The exact mechanism of the new sign is not known (fig 2). Redundancy of mesosigmoid is a predisposing factor of volvulus.1 Due to its long mesentery, the twisted loop of sigmoid colon rises out of the pelvis and tends to occupy the right side of the abdomen (figs 2 and3). Because of this migration, emptiness is created in the left iliac fossa. Operating experience suggests that the migratory segment of sigmoid sweeps the coils of small intestine to the right side. Thus, they are prevented from occupying the left iliac fossa. Moreover, when the ileocaecal valve is competent, closed loop obstruction occurs not only in the twisted loop of the sigmoid but also in the colon proximal to it. As in any other colonic obstruction, the caecum bears the brunt and distends maximally. The caecal distension on the right side probably contributes to the relative emptiness of the left iliac fossa by exaggerating the asymmetry of abdominal distension (fig 2).

Figure 2

Diagrammatic representation of the probable mechanism of the new sign. Normal anatomy is also shown for comparison.

Figure 3

Plain radiograph of patient with sigmoid volvulus explaining why the sign is present in some cases. Twisted loop of sigmoid has migrated to the right upper quadrant leaving the left iliac fossa empty. The new sign was present in this patient.

Like any other physical sign, limitations and fallacies of this new sign must be understood to appreciate its usefulness.
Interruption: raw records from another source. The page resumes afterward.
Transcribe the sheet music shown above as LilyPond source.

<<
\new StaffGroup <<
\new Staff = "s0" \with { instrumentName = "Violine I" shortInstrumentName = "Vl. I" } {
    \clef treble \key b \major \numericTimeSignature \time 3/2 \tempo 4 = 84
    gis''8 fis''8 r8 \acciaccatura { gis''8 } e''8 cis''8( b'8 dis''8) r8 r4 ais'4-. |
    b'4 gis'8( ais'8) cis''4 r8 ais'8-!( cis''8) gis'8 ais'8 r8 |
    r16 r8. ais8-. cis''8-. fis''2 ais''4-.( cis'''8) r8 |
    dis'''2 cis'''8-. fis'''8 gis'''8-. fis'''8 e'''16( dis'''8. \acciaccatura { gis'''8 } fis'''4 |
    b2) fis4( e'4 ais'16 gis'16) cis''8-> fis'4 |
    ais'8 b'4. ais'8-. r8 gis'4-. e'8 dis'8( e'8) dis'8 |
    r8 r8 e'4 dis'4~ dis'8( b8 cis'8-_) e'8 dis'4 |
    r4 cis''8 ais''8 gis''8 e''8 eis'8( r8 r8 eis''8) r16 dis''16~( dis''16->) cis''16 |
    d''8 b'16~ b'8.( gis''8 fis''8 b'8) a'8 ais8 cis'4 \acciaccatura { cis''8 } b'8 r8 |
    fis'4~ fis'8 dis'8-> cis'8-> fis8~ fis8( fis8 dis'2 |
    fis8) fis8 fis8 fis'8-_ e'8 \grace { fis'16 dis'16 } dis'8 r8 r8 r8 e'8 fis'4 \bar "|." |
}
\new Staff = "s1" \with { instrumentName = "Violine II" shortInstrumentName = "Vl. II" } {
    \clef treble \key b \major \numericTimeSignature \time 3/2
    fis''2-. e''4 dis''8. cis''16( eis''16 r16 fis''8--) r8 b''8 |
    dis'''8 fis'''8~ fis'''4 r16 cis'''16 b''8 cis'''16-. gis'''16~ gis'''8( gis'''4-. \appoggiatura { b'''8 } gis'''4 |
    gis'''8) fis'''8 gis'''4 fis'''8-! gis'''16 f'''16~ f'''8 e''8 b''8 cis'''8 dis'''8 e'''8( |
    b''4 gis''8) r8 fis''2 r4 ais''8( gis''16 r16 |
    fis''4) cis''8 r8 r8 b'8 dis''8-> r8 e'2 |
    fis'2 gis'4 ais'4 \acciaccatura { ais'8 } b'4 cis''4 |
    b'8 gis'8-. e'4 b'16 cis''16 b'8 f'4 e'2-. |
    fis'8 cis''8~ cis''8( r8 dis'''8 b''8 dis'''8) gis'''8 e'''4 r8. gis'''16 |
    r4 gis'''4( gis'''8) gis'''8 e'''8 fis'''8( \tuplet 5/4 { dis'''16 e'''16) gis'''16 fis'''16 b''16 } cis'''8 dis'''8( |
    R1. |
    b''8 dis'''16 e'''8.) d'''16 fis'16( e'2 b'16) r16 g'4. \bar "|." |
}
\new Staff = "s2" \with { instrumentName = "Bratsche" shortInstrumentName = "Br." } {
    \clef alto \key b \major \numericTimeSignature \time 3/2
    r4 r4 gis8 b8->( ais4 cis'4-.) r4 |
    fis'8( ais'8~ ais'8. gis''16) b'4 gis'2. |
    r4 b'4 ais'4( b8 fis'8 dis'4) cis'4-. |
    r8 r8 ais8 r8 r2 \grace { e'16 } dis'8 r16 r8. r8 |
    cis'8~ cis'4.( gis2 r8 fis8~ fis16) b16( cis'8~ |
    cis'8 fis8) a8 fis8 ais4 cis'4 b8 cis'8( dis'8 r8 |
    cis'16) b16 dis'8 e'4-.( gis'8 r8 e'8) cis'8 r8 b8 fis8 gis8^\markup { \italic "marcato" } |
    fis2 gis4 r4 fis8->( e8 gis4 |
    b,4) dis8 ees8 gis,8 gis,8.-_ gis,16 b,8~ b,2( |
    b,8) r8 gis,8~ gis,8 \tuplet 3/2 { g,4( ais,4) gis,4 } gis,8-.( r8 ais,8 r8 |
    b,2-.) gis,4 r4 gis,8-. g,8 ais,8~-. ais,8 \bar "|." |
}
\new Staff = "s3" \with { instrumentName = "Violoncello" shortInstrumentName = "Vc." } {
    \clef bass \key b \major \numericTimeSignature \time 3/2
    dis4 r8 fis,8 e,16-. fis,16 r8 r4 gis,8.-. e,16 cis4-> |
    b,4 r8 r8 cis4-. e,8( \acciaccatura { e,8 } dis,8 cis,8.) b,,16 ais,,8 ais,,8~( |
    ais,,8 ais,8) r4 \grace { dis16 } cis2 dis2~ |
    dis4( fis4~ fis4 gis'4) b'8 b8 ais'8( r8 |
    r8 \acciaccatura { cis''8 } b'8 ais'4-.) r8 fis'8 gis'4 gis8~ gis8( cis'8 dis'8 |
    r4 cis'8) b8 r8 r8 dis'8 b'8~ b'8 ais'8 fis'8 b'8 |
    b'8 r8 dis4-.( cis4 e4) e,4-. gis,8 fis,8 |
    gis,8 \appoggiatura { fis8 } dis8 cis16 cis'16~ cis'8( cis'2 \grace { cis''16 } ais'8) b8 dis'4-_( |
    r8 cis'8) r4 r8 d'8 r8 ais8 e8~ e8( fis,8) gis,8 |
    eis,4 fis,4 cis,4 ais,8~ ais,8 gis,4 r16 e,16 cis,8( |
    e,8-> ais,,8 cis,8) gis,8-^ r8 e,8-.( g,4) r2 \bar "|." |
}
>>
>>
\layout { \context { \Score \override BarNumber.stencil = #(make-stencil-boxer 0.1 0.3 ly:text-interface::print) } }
Predictive value of positive sign is 100%, but its sensitivity is only 28%. Thus, when the sign is positive it is pathognomonic of sigmoid volvulus and further investigations are probably unnecessary. Absence of the sign, however, does not predict anything. Asymmetric distension of abdomen is a theoretical possibility in adhesive obstruction. Nevertheless, it was not encountered in any of the 39 cases in this series. Other types of volvulus such as caecal volvulus may possibly produce asymmetric distension, but not emptiness of the left iliac fossa. Reason for the absence of the sign in some cases is not known. It depends probably on the migratory nature of the twisted colon. In some cases, the loop migrates to the right side of abdomen (fig 3) while in others it remains in the left flank (fig 4). Conceivably, the sign is positive in the former and negative in the latter.

Figure 4

Plain radiograph of patient with sigmoid volvulus explaining why the sign is absent in some cases. Twisted loop remains in the left flank. The new sign was absent in this case.

In conclusion, emptiness of the left iliac fossa is recommended as a valuable diagnostic adjunct. The sign is highly specific but poorly sensitive of sigmoid volvulus. Negative sign warrants further investigations and a positive sign is pathognomonic of sigmoid volvulus.